DIRECTIONS:
From the data below, return only the lines from the one with "middle pip: (163, 197)" through the one with "ring pip: (124, 102)", exact and inclusive, with pictures left out.

SOURCE INFORMATION:
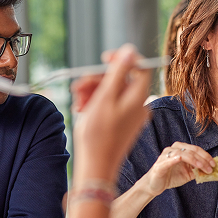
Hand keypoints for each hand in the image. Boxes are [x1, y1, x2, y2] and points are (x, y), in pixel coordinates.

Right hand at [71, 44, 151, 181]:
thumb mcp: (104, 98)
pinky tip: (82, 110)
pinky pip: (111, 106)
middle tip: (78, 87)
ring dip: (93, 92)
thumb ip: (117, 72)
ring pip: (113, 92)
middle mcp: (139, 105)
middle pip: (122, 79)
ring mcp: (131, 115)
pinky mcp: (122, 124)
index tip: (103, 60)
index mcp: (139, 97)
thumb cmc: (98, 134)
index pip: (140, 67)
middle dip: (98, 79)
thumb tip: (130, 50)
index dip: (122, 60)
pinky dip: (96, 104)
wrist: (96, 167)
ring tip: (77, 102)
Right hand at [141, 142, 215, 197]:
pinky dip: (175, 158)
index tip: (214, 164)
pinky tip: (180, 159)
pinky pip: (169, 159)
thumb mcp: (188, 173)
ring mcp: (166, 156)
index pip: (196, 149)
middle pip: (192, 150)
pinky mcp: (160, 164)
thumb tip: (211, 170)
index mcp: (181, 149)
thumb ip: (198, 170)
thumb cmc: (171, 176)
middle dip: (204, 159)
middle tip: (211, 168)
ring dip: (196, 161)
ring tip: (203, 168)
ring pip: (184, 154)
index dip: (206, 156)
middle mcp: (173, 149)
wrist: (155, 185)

---

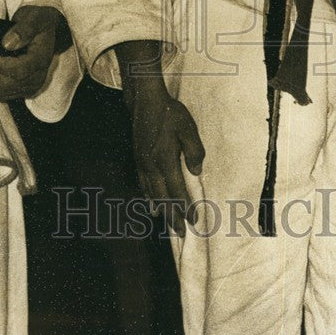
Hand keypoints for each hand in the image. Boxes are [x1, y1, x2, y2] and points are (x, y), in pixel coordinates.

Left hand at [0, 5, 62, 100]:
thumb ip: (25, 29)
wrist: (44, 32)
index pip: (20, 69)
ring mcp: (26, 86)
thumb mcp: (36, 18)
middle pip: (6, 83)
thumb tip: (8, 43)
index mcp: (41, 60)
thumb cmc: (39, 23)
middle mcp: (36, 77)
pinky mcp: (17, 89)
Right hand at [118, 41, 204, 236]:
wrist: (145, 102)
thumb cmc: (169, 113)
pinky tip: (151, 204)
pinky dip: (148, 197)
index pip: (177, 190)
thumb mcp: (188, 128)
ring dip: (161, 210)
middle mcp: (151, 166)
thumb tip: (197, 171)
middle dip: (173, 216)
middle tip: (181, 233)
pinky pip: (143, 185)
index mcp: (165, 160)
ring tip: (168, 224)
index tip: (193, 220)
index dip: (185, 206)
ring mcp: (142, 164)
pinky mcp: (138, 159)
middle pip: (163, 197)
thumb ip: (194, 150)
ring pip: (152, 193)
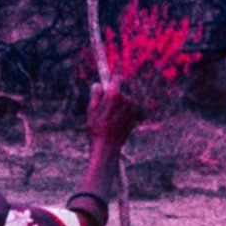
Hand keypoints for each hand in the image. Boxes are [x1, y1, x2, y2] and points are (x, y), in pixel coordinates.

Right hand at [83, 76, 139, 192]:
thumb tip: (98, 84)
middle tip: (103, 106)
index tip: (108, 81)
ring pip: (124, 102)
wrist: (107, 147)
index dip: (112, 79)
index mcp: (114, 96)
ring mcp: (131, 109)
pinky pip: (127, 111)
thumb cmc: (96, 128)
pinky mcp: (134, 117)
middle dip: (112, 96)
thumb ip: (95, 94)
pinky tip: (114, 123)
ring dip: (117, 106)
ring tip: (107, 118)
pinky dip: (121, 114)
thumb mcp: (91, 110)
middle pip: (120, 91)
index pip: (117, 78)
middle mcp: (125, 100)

* * *

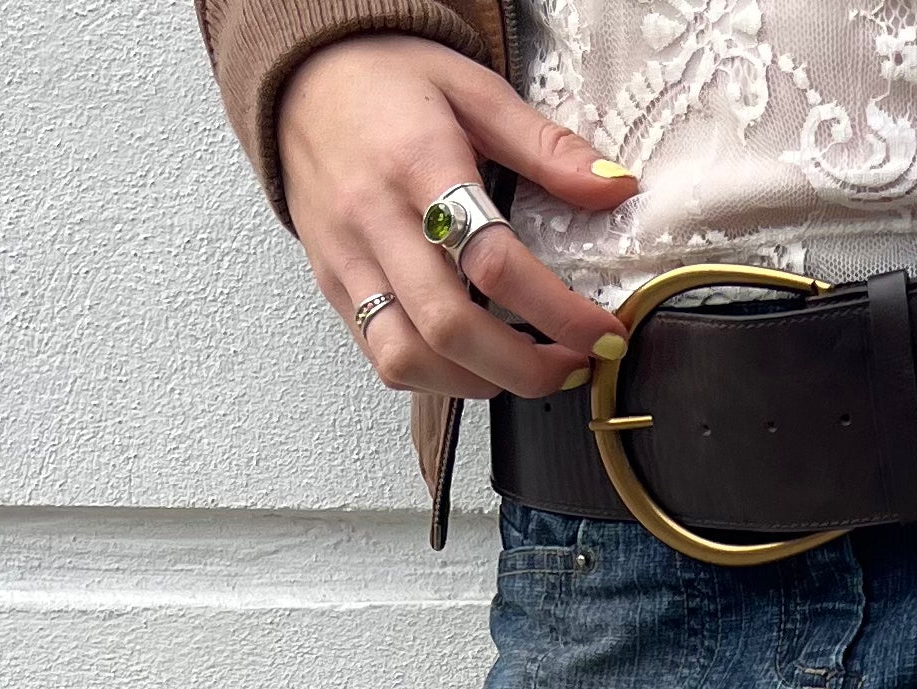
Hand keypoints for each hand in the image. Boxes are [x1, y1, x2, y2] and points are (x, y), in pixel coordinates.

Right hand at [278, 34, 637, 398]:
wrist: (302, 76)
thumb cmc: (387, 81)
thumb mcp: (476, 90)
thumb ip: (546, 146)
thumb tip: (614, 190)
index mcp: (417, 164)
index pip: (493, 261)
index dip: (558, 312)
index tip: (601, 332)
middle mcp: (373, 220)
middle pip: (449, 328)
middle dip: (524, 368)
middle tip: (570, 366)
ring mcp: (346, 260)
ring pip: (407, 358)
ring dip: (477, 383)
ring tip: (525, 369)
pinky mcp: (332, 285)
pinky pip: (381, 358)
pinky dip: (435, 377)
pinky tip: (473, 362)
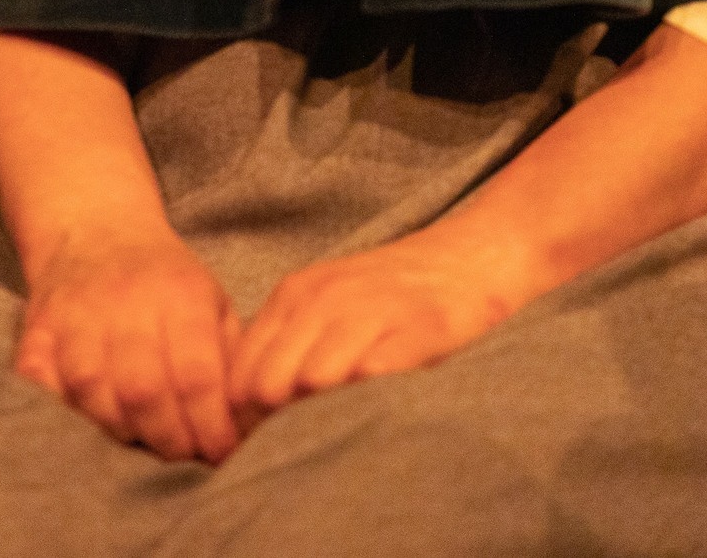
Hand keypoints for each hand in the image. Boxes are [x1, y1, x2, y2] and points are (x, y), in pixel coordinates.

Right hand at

EXERCISE RESPONSE:
middle pip: (163, 197)
thumb ip: (194, 150)
ring pip: (152, 193)
Hand keypoints for each hand in the image. Boxes are [x1, y1, x2, y2] and points are (x, y), in pixel coordinates.

Right hand at [83, 76, 139, 192]:
thumb tip: (98, 84)
middle tip: (103, 106)
index tip: (108, 81)
ring pip: (124, 102)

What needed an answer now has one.